# Colour Number Graph

• Jun 1st 2011, 05:19 AM
Dinkydoe
Colour Number Graph
Hey, I'm a little stuck on the following problem:

Let $x_1,\cdots x_{kl+1}$ be n different real numbers. Show there exists a decreasing subsequence with at least k+1 terms, or a increasing sequence of at least l+1 terms. With as hint: $\chi(K_{lk+1})>lk$

Wich suggests that the result can be proven by seeing the numbers $x_i$ as vertices in the graph $K_{lk+1}$. Why this helps...I don't quite see this, yet.

Any suggestions?
• Jun 10th 2011, 10:37 AM
Also sprach Zarathustra
Quote:

Originally Posted by Dinkydoe
Hey, I'm a little stuck on the following problem:

Let $x_1,\cdots x_{kl+1}$ be n different real numbers. Show there exists a decreasing subsequence with at least k+1 terms, or a increasing sequence of at least l+1 terms. With as hint: $\chi(K_{lk+1})>lk$

Wich suggests that the result can be proven by seeing the numbers $x_i$ as vertices in the graph $K_{lk+1}$. Why this helps...I don't quite see this, yet.

Any suggestions?

It's well known theorem. Erdos-Szekeres Theorem.

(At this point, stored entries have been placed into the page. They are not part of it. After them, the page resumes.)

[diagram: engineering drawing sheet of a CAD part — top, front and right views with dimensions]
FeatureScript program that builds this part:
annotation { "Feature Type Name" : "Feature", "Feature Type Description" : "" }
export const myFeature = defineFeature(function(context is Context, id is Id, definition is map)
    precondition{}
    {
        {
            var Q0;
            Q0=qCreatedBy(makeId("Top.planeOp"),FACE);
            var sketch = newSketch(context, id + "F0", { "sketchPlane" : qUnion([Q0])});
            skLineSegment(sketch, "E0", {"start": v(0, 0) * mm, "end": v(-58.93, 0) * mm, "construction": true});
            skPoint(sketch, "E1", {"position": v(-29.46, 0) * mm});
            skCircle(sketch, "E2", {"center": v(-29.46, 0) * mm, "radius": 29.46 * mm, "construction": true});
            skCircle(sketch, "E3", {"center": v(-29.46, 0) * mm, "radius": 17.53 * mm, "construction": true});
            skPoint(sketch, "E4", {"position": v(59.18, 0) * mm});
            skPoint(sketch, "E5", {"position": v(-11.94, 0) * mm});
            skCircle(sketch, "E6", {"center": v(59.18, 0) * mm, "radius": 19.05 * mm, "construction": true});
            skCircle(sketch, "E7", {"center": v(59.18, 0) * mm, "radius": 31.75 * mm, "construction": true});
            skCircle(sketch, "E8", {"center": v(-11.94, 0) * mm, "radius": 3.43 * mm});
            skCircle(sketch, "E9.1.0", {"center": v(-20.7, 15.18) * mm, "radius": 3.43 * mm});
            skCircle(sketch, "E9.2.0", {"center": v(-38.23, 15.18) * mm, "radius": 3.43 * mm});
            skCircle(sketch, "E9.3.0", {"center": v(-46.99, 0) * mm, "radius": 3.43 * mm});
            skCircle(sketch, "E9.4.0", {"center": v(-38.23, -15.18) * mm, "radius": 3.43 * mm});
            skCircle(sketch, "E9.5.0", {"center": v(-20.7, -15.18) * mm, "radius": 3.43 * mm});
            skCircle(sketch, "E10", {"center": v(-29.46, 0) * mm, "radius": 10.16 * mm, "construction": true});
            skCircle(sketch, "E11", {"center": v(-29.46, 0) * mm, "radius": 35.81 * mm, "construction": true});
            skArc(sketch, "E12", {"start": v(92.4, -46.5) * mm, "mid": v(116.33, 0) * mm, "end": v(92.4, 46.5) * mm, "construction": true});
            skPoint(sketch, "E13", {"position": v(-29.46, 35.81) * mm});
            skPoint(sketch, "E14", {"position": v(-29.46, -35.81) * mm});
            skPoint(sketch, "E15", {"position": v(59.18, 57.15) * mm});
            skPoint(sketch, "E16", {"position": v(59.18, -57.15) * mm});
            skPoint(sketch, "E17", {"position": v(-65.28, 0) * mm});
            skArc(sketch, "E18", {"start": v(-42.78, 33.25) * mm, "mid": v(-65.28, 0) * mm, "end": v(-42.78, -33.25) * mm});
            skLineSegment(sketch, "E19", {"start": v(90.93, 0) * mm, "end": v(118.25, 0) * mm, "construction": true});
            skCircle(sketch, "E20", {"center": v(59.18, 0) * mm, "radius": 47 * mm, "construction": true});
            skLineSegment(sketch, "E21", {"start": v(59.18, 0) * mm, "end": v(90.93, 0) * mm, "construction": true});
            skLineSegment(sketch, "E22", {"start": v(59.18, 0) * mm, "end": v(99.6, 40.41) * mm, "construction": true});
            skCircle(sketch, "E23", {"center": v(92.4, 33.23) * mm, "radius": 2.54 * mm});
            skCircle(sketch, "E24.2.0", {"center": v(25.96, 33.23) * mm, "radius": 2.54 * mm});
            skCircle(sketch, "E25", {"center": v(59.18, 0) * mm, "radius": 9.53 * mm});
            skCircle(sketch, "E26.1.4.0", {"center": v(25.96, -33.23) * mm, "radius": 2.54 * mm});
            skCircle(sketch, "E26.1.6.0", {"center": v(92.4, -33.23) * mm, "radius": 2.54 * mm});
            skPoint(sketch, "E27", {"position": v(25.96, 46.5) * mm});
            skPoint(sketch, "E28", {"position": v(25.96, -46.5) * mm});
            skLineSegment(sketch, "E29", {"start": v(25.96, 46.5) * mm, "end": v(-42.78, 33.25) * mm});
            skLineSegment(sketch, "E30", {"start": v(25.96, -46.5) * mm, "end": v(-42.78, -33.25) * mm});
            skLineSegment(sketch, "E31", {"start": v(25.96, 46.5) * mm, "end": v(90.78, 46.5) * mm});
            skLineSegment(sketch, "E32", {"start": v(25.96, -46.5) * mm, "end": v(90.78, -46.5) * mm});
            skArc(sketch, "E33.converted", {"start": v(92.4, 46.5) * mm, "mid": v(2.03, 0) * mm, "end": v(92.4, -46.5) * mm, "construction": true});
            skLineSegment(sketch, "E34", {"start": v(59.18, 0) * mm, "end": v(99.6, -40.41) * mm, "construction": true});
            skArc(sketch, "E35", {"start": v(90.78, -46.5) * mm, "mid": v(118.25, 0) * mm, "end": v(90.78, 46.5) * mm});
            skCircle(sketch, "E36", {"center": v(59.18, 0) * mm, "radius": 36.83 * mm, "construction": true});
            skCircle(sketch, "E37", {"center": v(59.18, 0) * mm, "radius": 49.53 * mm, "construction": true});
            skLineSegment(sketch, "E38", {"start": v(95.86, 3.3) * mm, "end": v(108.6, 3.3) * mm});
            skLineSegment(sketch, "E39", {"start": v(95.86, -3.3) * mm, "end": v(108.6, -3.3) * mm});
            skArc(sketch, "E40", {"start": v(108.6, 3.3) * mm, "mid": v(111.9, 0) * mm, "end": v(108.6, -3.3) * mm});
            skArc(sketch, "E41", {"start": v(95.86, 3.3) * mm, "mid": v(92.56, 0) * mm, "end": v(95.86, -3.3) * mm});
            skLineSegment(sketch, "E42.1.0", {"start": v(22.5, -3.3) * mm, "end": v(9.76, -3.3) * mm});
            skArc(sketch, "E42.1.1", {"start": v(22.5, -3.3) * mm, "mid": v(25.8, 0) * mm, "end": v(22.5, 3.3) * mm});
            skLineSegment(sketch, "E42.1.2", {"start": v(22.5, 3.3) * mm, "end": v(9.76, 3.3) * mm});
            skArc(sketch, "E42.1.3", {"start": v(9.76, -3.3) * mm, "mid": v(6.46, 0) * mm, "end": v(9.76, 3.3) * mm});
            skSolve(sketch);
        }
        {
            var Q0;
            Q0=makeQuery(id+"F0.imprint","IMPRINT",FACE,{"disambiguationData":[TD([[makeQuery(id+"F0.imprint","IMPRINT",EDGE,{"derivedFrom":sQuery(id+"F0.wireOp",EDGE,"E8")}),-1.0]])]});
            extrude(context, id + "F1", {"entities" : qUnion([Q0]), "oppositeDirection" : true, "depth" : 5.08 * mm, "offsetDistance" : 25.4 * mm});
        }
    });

You can find many proofs on the net.

http://www-stat.wharton.upenn.edu/~s...VOTMSTOEAS.pdf
• Jun 17th 2011, 05:26 AM
Dinkydoe
Re: Colour Number Graph
Thanks, it's a nice article.

I did prove it differently though, ...but it's depending on (again) difficult graph-theory.

We can construct a graph: $(x_i,x_j) \in G \Leftrightarrow j>i$ and $x_j>x_i$

The increasing subsequences form a clique in G. Furthermore, G is a comparability graph...and by some theorems, G must be a perfect graph.

A perfect graph has the property that the colour number $\chi(G)$ equals $\alpha(G)$ (wich is the clique-number,i.e., largest clique in G).

Suppose there's no increasing subsequence of at least l+1 terms. Then we have $\alpha(G)=\chi(G)\leq l$. Now apply a l-colouring on G.

Note that, by the pigeon-hole principle 1 colour is used at least k+1 times.
All $x_i$ that have this colour form a decreasing subsequence of at least k+1 terms.